The Fabelmans Review

A peer back into the adolescence of one of cinema’s most influential and famous filmmakers, Steven Spielberg’s semi-autobiographical The Fabelmans is the filmmaker’s passion project, the film his mother told him he had been secretly making since before his feature debut. It’s warm, packed with meaning, formed with purpose, and superbly made.

Rejecting the usual tropes of the family period drama, The Fabelmans isn’t packed with the kinds of melodramatic beats that films of its type often demand.

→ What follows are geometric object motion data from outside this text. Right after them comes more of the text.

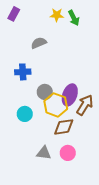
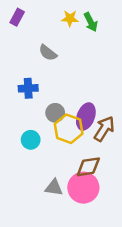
gray semicircle: (39, 43) -> (48, 53), turned -119
brown diamond: (64, 127) -> (88, 167), moved
pink circle: (68, 153) -> (83, 188), size x1.6

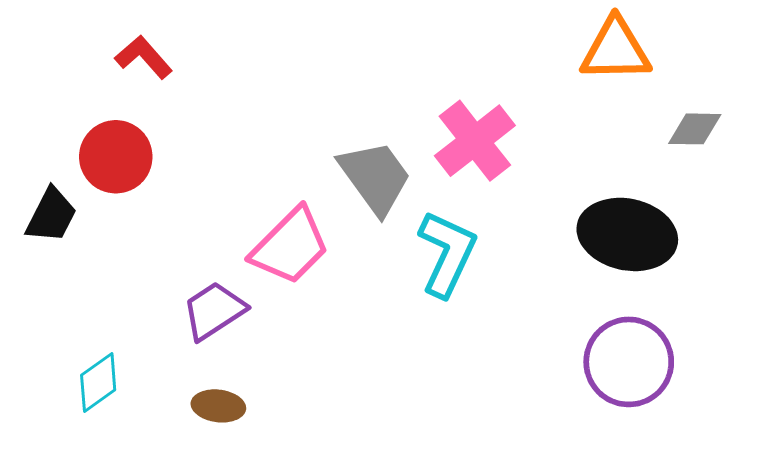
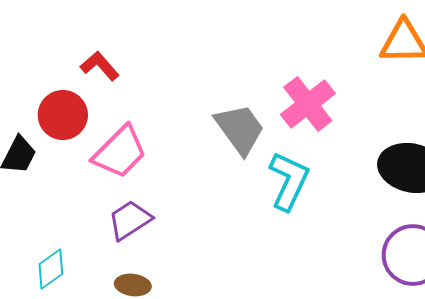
red L-shape: (144, 57) -> (100, 66), moved
pink trapezoid: (290, 246) -> (120, 152), moved

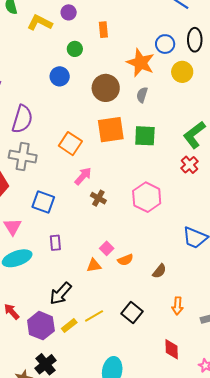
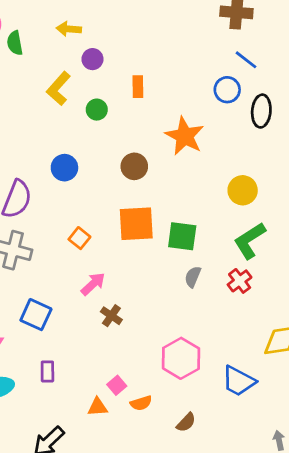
yellow L-shape: (40, 23) -> (59, 88), moved, turned -80
blue circle: (165, 44) -> (227, 90), moved
yellow circle: (182, 72) -> (243, 190), moved
blue circle: (60, 76) -> (64, 168), moved
brown circle: (106, 88) -> (134, 166), size x0.7
gray semicircle: (142, 95) -> (193, 277), moved
orange square: (70, 144) -> (79, 238), size x0.7
pink hexagon: (147, 197) -> (181, 358), moved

As such, it doesn’t feel as grand as you might expect, as Spielbergian (as presented across his other work spanning most genres), but its messages are immediate: follow your heart, tell your story, art is always worthwhile.

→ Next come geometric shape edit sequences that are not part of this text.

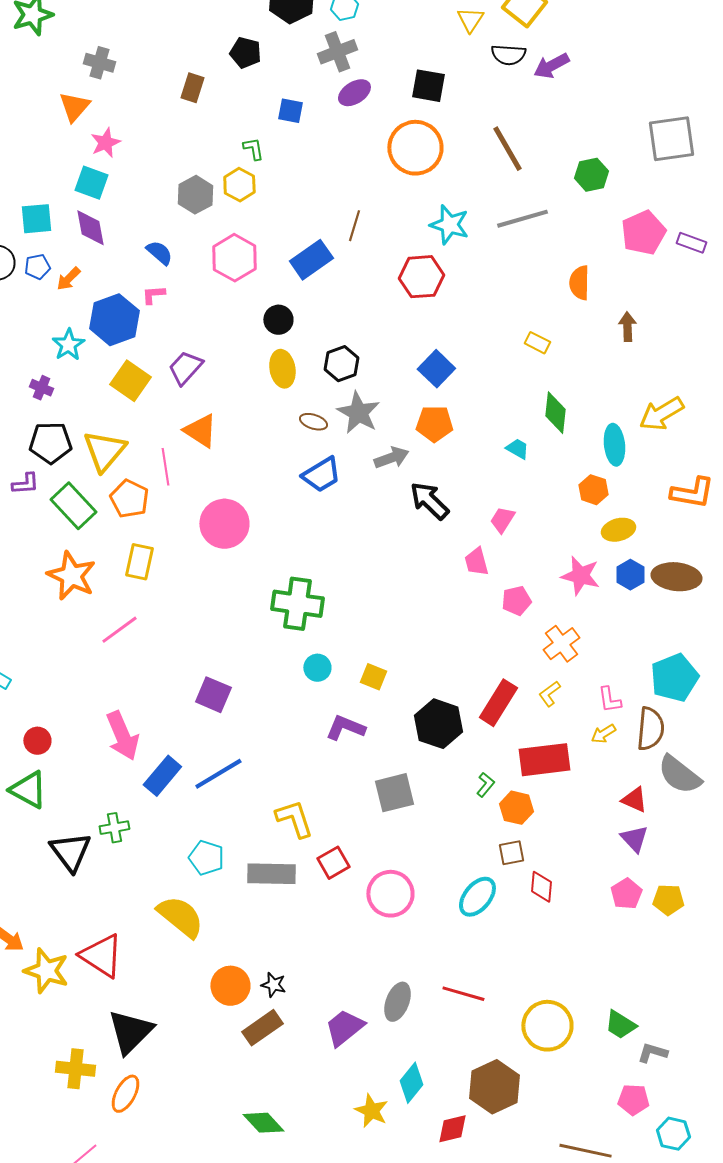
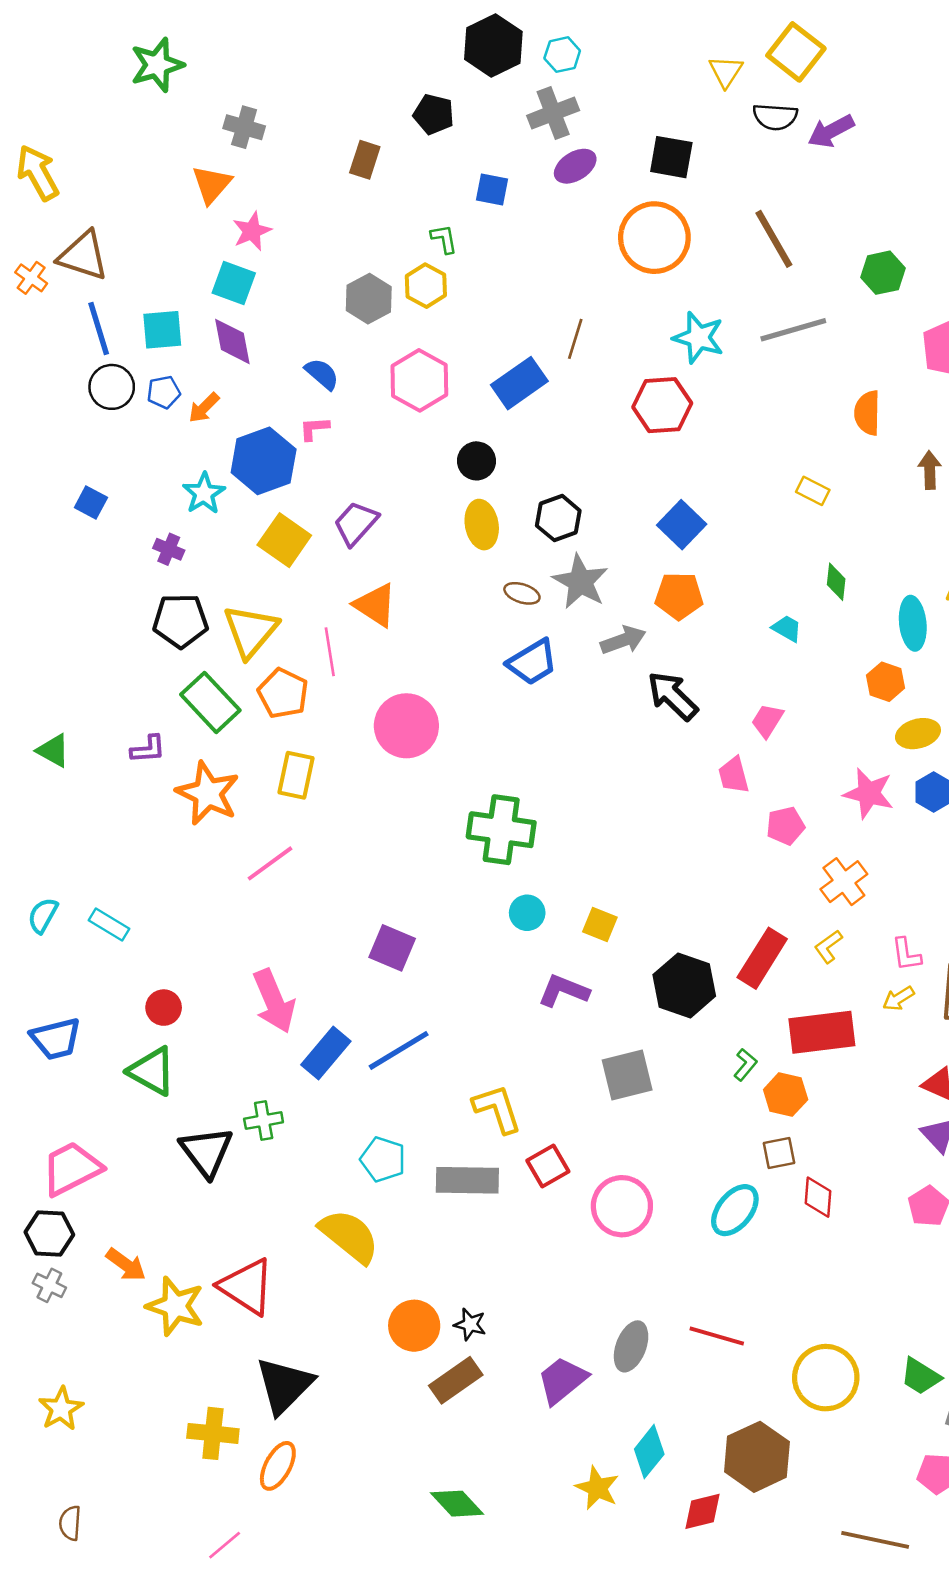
green diamond: (555, 413) -> (836, 582), size x0.7
purple L-shape: (25, 484) -> (148, 749), moved

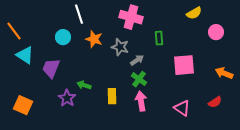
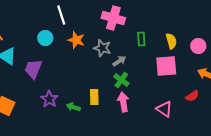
yellow semicircle: (194, 13) -> (171, 41), moved, turned -77
pink circle: (216, 32) -> (198, 46), moved
green arrow: (84, 85) -> (73, 107), moved
red semicircle: (215, 102) -> (192, 96), moved

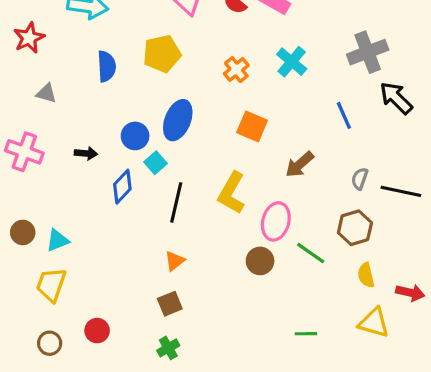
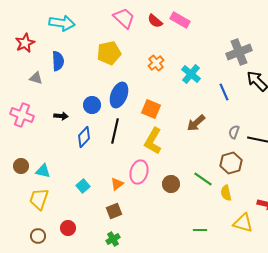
cyan cross: (292, 62) -> (191, 74), moved
blue semicircle: (107, 66) -> (58, 61), moved
orange square: (252, 126) -> (151, 109), moved
cyan square: (156, 163) -> (83, 186), moved
black line: (176, 202) -> (115, 131), moved
pink ellipse: (276, 221) -> (139, 172), moved
cyan triangle: (58, 240) -> (43, 171), turned 35
yellow semicircle: (366, 275) -> (226, 193), moved

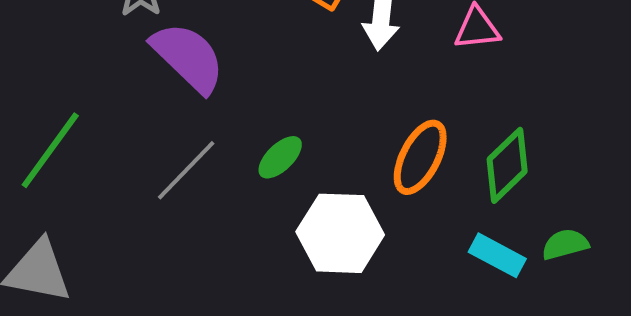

The Fabelmans isn’t quite the genre-shaping, form-evolving autobiography of the Oscar-nominated work of Spielberg’s colleague Terrence Malick, The Tree of Life (2011), nor the underappreciated (at least in terms of awards) The Souvenir (2019) by Joanna Hogg, but powerful cinema it remains, a celebration of cinema it should be remembered as being. “You made me look like I could fly”, as one character says in the film, is exactly what Spielberg has done for half a century, and whilst The Fabelmans isn’t the glamourised celebration a biographer may have produced, it remains an invaluable insight into the life and career of one of the great artists of the form.